In the history of architecture there have been various approaches to working with the past, but what I find important is the consistent reworking of a spatial and material language that fundamentally questions how we make windows in walls and how we stack and join materials together. I believe that this is more than a technological question. Indeed, it is a cultural question, and I believe that it has always been approached in this way.

The language of architecture is rich with elements that have continuously been recycled, but those elements have also been translated through time. Architecture is therefore both accretive and malleable. We are unable to escape some form of expression of construction, and the volumes that we shape are charged with the memory of those we have experienced or studied. The buildings by Louis Kahn and Sigurd Lewerentz dealt with these fundamental questions of construction, but they are not derivative, nor are they whimsical.

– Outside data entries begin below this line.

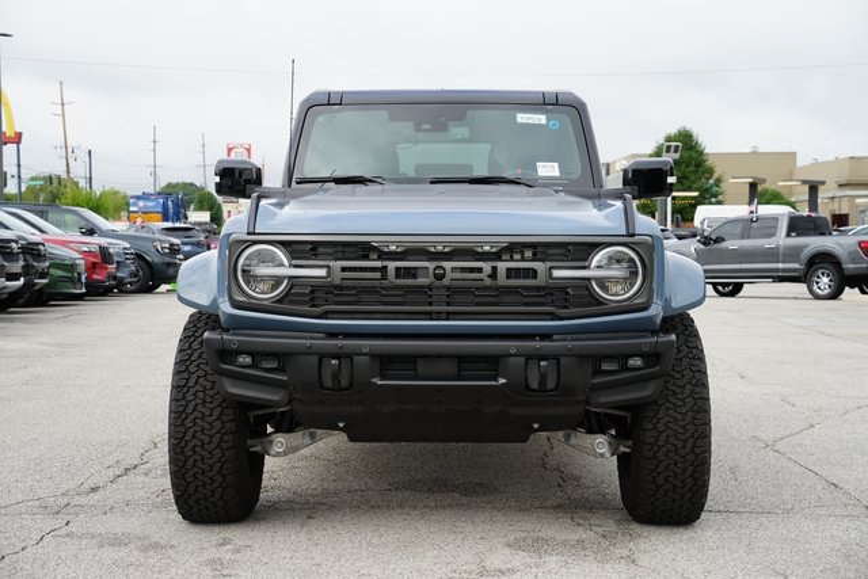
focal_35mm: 62
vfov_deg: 21.9
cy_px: 290
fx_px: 1495
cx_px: 434
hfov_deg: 32.4
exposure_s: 1/100
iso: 100
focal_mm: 62
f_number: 8
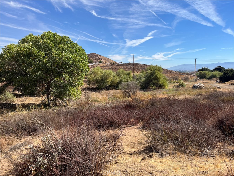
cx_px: 117
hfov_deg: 67.3
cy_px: 88
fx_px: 176
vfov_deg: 53.1
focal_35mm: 26
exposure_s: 1/2967
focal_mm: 5.1
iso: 50
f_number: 1.6
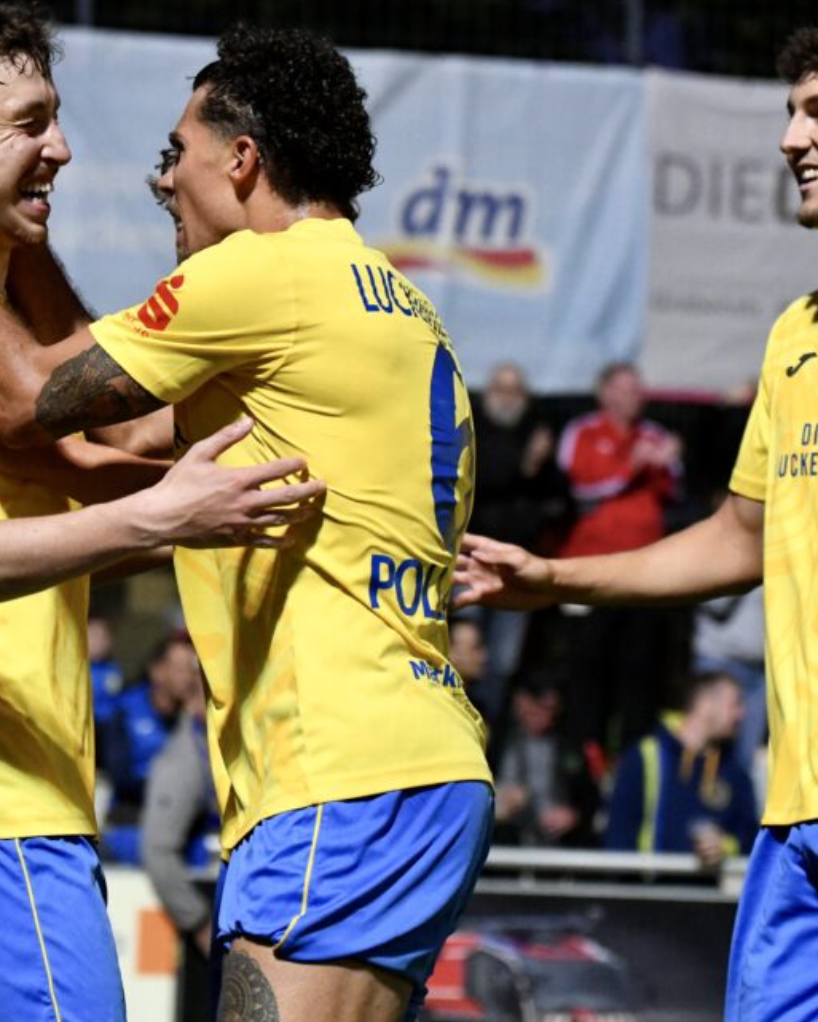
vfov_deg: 18.3
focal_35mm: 105
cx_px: 448
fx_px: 3177
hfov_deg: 14.7
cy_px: 482
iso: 8000
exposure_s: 1/1600
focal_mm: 70
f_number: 2.8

They work with a skilled play of volumes, of light and shadow, of material surfaces and junctions. Most importantly to me, though, the resulting buildings speak to me emotionally.

Through studying their travel sketches and photographs I hoped to understand how an architect's formal language can develop through their emotional reading of buildings. Louis Kahn spent a year in residence at the American Academy from 1950–1. He drew the medieval squares of northern Italy in soft chalk pastels, reducing them to their essential volumes. I sat in the Campo in Siena and drew for a long October afternoon, in the same spot where Kahn had drawn 70 years prior. I had brought with me those same soft pastels, and I tried to capture both what I saw and what I felt.

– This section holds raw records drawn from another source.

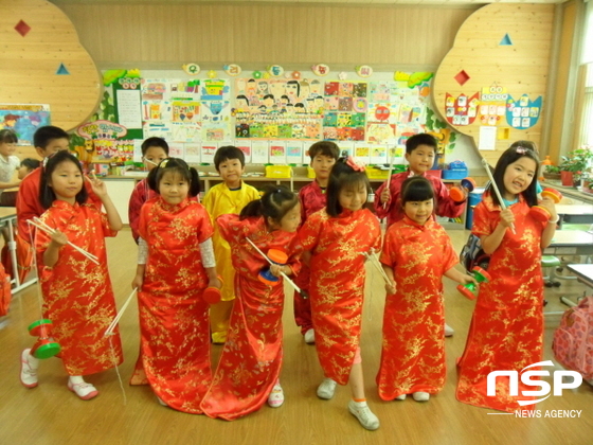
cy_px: 222
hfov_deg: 65.3
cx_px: 296
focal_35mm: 27
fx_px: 463
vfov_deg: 51.4
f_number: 3.5
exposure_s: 1/45
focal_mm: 4.9
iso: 400
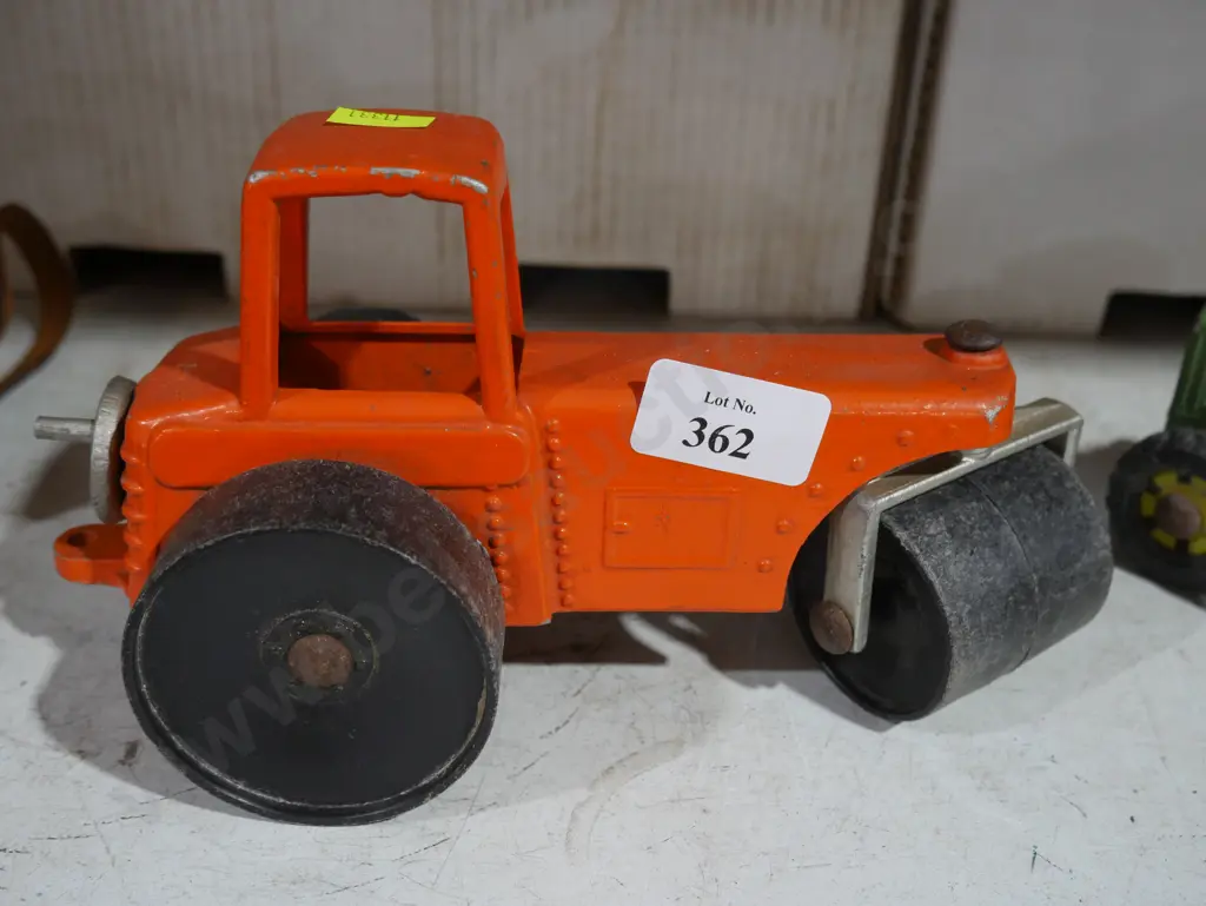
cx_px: 603
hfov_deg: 49.0
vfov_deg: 37.8
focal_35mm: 38
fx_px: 1325
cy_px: 453
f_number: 4.1
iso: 800
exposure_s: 1/60
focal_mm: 19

Sigurd Lewerentz travelled to Italy in 1922 and took a series of esoteric black and white photographs that focused on small details: bits of broken stones and sagging mosaic floors. These photographs inspired me to visit the medieval churches of Rome, such as the Basilica of San Clemente. Here a stream runs through the Roman dwellings, two floors below ground, beside a flowing brick floor and below massive supporting piers that crash through the vaulted and plastered ceilings overhead. I tried to capture the layered potential of these spaces in both their original form and in reuse and stabilization.

In the studio I made models from found and recycled materials, roughly sawing and carving them, with the direction of cuts made intentionally, in the same way one would make directional marks for effect when drawing. I also created facsimiles of spolia, in soft clay, and arranged them to imply pediments or column capitals. In Rome, I understood that so much of our human culture is about recycling: forms, ideas, matter itself. Reuse is not simply pragmatic, especially if we consider the ancient column capitals that were reused in medieval churches, irrespective of size or order. My aim was to find a way to work with the forms of the past in a way that was not derivative, but instead translated them, to engage those forms in the conversations of the present. Architecture is an important part of our human culture and its formal elements, even down to the simplest architraves and lintels, give an important sense of familiarity to buildings. That is not to say, however, that we must use architraves and lintels in the way they have always been used. I believe we ought to acknowledge their presence in the history of architecture and decide what we want to say about them when we are making holes in the walls of the present.